Plans were laid for an uprising in Siena to coincide with incursions into Sienese territory by French troops from the neighbouring estates of barons sympathetic to the French, such as Nicola Orsini, conte di Pitigliano. False reports were deliberately circulated which deceived Mendoza into believing that it had been decided to attack Naples, so that he sent half the garrison to defend the Sienese ports. One of the conspirators planning the uprising, Amerigo Amerighi, was a member of the main executive body in the Sienese government, the Balia, and he contrived to get orders from the Balia to raise the militia in the territory, supposedly to face the threat of the Turkish fleet. Even most of the captains had no notion of the real reason why the militia was being mustered, before they marched on Siena.

When the militia appeared beneath the walls on 27 July, the garrison (Mendoza was in Rome) were unsure what to do. One gate was taken by force, the others opened to the militia. On the following afternoon, French contingents began to arrive, as the Spanish troops, together with 400 Florentine militia who had been sent in their support, were concentrating within the curtain wall of the fortress, all that had been built. Cosimo prepared to send more troops but held them back on receiving a message from the French that to oppose the uprising would be to oppose them too. Unwilling to enter into a war against the French, Cosimo began negotiating with the Sienese.

Mendoza had to order his men to conform to whatever terms were agreed. These were concluded on 3 August.
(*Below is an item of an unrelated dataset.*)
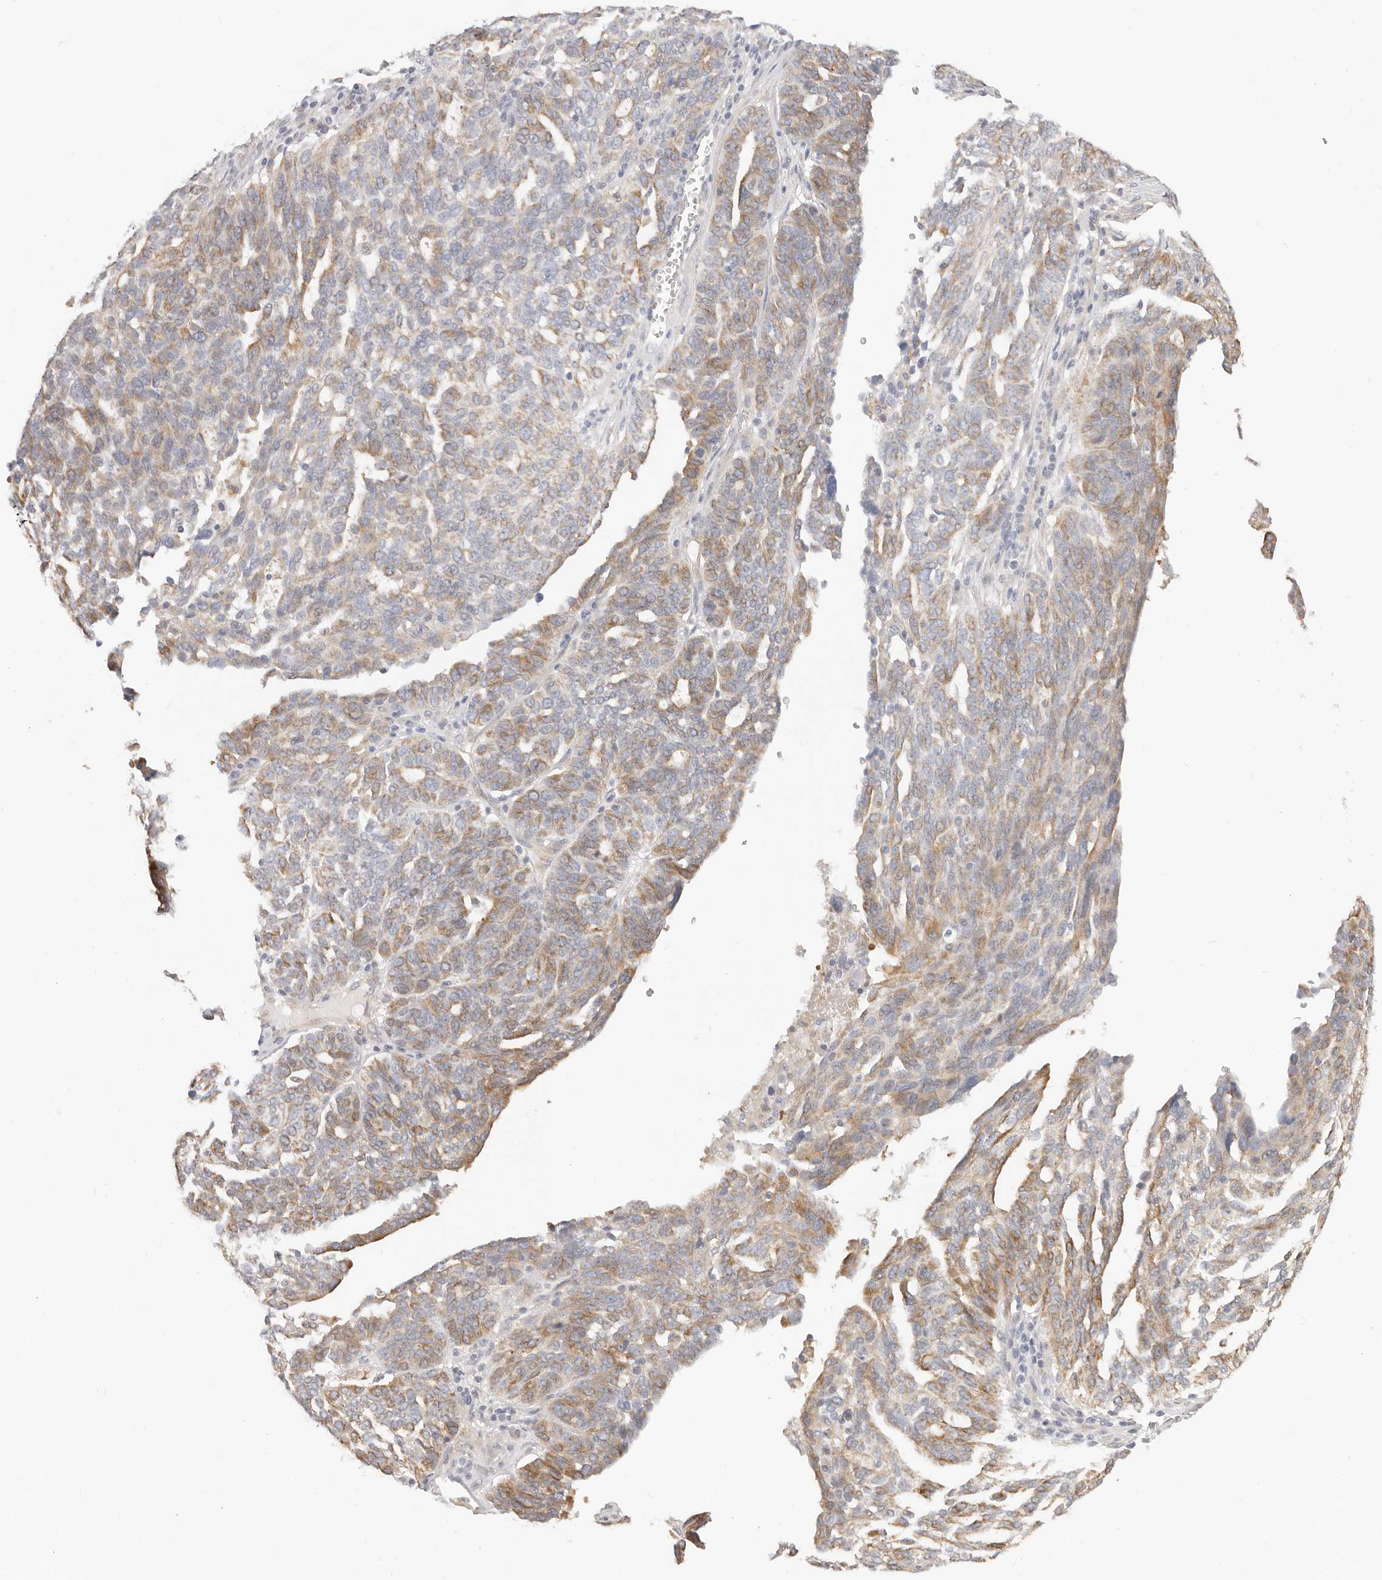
{"staining": {"intensity": "moderate", "quantity": "25%-75%", "location": "cytoplasmic/membranous"}, "tissue": "ovarian cancer", "cell_type": "Tumor cells", "image_type": "cancer", "snomed": [{"axis": "morphology", "description": "Cystadenocarcinoma, serous, NOS"}, {"axis": "topography", "description": "Ovary"}], "caption": "Protein staining of serous cystadenocarcinoma (ovarian) tissue displays moderate cytoplasmic/membranous staining in about 25%-75% of tumor cells.", "gene": "DTNBP1", "patient": {"sex": "female", "age": 59}}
The troops were to leave the fortress; the Sienese could demolish it, and should send all other foreign troops away after the Spanish had cleared the state (in fact a Spanish garrison would stay in Orbetello). They were to remain loyal to the Empire—but the Sienese were careful not to pledge continued loyalty to Charles. On 5 August, the troops left the fortress, and the Sienese began to tear it down with a will. Soon, the French were assuming greater powers over Siena than the Sienese wished them to have; Cardinal Ippolito d'Este, who came on 1 November as Henry's lieutenant-general there, was inclined to behave as though he were governor.

Christine Shaw & Michael Mallett, The Italian Wars 1494-1559 (Pearson, 2012), pp. 312-314.

Christine Shaw and Michael Mallett's The Italian Wars 1494-1559 (2012) covers sixty-five years of military and diplomatic chaos on the Italian peninsula, from the French invasion that shattered the peninsula's political order to the peace settlement that handed most of it to Spain. Shaw, a specialist in Renaissance Italian politics at the University of Warwick, and Mallett, who spent his career studying Italian military institutions, produced one of the most detailed English-language accounts of the period's military operations.

James C. Scott, Hannah Arendt, and other historians describe a recurring pattern in authoritarian governance: the state project that generates its own opposition. Mendoza's fortress is the physical case study. His fixation on the construction was so complete, and so deaf to local politics, that it created the one condition under which Sienese unity was possible: a shared enemy. The factions did not reconcile. They found something they hated more than each other.

The conspiracy was basically a heist through diplomatic paperwork. Amerigo Amerighi, a member of the Balia, used his position to issue official orders mustering the territorial militia against a Turkish naval threat that did not exist. False intelligence about a planned attack on Naples tricked Mendoza into sending half the garrison south. The gates opened, the French arrived, and the Sienese tore the fortress down: the structure Mendoza had paid for with his own money, the one he had lied to both his emperor and his hosts to build, dismantled by the people it was supposed to control.